◆ **WORK INSTRUCTION**
Starting with the first line, output the data exactly, through to the last line.

[TASK INPUTS — start]

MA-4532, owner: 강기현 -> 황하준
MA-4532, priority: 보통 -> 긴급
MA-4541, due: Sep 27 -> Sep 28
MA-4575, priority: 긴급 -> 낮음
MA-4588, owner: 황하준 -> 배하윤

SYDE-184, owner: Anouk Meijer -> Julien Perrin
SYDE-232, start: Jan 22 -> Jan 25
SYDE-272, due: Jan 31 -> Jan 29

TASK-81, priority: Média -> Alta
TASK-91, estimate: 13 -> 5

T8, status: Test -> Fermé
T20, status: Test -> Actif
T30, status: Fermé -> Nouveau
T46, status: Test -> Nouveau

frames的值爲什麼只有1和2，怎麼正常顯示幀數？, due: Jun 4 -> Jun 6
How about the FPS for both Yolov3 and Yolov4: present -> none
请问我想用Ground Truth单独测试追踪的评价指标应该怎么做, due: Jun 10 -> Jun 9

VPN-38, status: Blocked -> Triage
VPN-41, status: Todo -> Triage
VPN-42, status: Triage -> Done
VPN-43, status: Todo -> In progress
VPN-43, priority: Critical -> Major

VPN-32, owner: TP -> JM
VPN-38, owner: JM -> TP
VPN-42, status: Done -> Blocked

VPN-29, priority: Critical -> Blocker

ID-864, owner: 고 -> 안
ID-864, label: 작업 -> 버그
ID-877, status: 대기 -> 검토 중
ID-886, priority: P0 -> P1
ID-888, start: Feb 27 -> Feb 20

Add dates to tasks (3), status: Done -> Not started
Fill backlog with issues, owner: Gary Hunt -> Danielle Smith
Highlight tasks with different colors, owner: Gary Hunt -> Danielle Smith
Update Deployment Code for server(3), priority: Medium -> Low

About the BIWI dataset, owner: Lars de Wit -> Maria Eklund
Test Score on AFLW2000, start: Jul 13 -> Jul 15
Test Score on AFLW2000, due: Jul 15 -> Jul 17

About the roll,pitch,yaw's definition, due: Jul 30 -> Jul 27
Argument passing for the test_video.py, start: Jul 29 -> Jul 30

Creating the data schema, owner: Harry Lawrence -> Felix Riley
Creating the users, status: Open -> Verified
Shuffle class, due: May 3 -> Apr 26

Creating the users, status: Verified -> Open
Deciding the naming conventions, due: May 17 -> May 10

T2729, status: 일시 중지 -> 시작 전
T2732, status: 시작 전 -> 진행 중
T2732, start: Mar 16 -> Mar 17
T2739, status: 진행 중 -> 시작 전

[TASK INPUTS — finish]

◆ **RESULT FOR THIS TASK**
MA-4532, owner: 강기현 -> 황하준
MA-4532, priority: 보통 -> 긴급
MA-4541, due: Sep 27 -> Sep 28
MA-4575, priority: 긴급 -> 낮음
MA-4588, owner: 황하준 -> 배하윤

SYDE-184, owner: Anouk Meijer -> Julien Perrin
SYDE-232, start: Jan 22 -> Jan 25
SYDE-272, due: Jan 31 -> Jan 29

TASK-81, priority: Média -> Alta
TASK-91, estimate: 13 -> 5

T8, status: Test -> Fermé
T20, status: Test -> Actif
T30, status: Fermé -> Nouveau
T46, status: Test -> Nouveau

frames的值爲什麼只有1和2，怎麼正常顯示幀數？, due: Jun 4 -> Jun 6
How about the FPS for both Yolov3 and Yolov4: present -> none
请问我想用Ground Truth单独测试追踪的评价指标应该怎么做, due: Jun 10 -> Jun 9

VPN-38, status: Blocked -> Triage
VPN-41, status: Todo -> Triage
VPN-42, status: Triage -> Done
VPN-43, status: Todo -> In progress
VPN-43, priority: Critical -> Major

VPN-32, owner: TP -> JM
VPN-38, owner: JM -> TP
VPN-42, status: Done -> Blocked

VPN-29, priority: Critical -> Blocker

ID-864, owner: 고 -> 안
ID-864, label: 작업 -> 버그
ID-877, status: 대기 -> 검토 중
ID-886, priority: P0 -> P1
ID-888, start: Feb 27 -> Feb 20

Add dates to tasks (3), status: Done -> Not started
Fill backlog with issues, owner: Gary Hunt -> Danielle Smith
Highlight tasks with different colors, owner: Gary Hunt -> Danielle Smith
Update Deployment Code for server(3), priority: Medium -> Low

About the BIWI dataset, owner: Lars de Wit -> Maria Eklund
Test Score on AFLW2000, start: Jul 13 -> Jul 15
Test Score on AFLW2000, due: Jul 15 -> Jul 17

About the roll,pitch,yaw's definition, due: Jul 30 -> Jul 27
Argument passing for the test_video.py, start: Jul 29 -> Jul 30

Creating the data schema, owner: Harry Lawrence -> Felix Riley
Creating the users, status: Open -> Verified
Shuffle class, due: May 3 -> Apr 26

Creating the users, status: Verified -> Open
Deciding the naming conventions, due: May 17 -> May 10

T2729, status: 일시 중지 -> 시작 전
T2732, status: 시작 전 -> 진행 중
T2732, start: Mar 16 -> Mar 17
T2739, status: 진행 중 -> 시작 전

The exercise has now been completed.